Great, but then you will please have to start a thread for your reviews of Juicy Vapor e-liquids here: http://www.ecigssa.co.za/index.php?forums/e-liquid-reviews/. You can check out the format in some of the other threads there.


----------



## Tom (13/2/14)

yes, agreeing with @Matthee 100%. There is a couple of discussions going around if it is worth it for the price, we need the reviews to find out.


----------



## Andre (13/2/14)

@hyphen, here is a thread where you will find more info on Juicy Vapor - also some recommendations on which of the juices are worthwhile: http://www.ecigssa.co.za/index.php?threads/juicy-vapors.906/

Reactions: Like 1


----------



## hyphen (14/2/14)

Even with the 30% discount , it comes to like R230 for 33ml's , reckon im gonna give Vapour Mountain a go until I find a big bag of money and a winning lottery ticket .

Reactions: Like 1


----------



## Andre (14/2/14)

hyphen said:


> Even with the 30% discount , it comes to like R230 for 33ml's , reckon im gonna give Vapour Mountain a go until I find a big bag of money and a winning lottery ticket .

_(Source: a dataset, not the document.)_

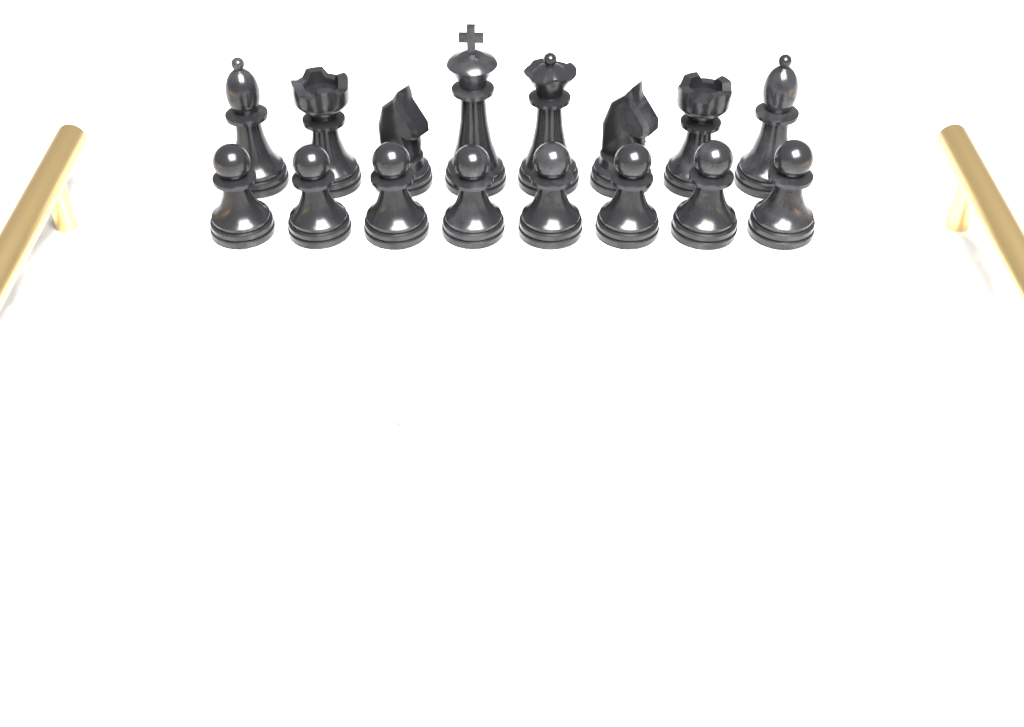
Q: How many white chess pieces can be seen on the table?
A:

Mark from Juicy Vapor will be at tomorrow's vape meet. Hopefully we shall be able to sample some of his juices. I have ordered a few 12 mls from those recommended by @Zodiac and others, seeing that they are 30 % off and to be able to personally see if they anything near worth the expense. If you want to attend the Cape Vape Meet just post your name at the end of this thread: http://www.ecigssa.co.za/index.php?...-february-2014-at-14-30.760/page-8#post-15426


----------



## Silver (14/2/14)

Good to know @Matthee - and will be waiting for your feedback on those juices after you've tried them...

We need more juice

Reactions: Like 2


----------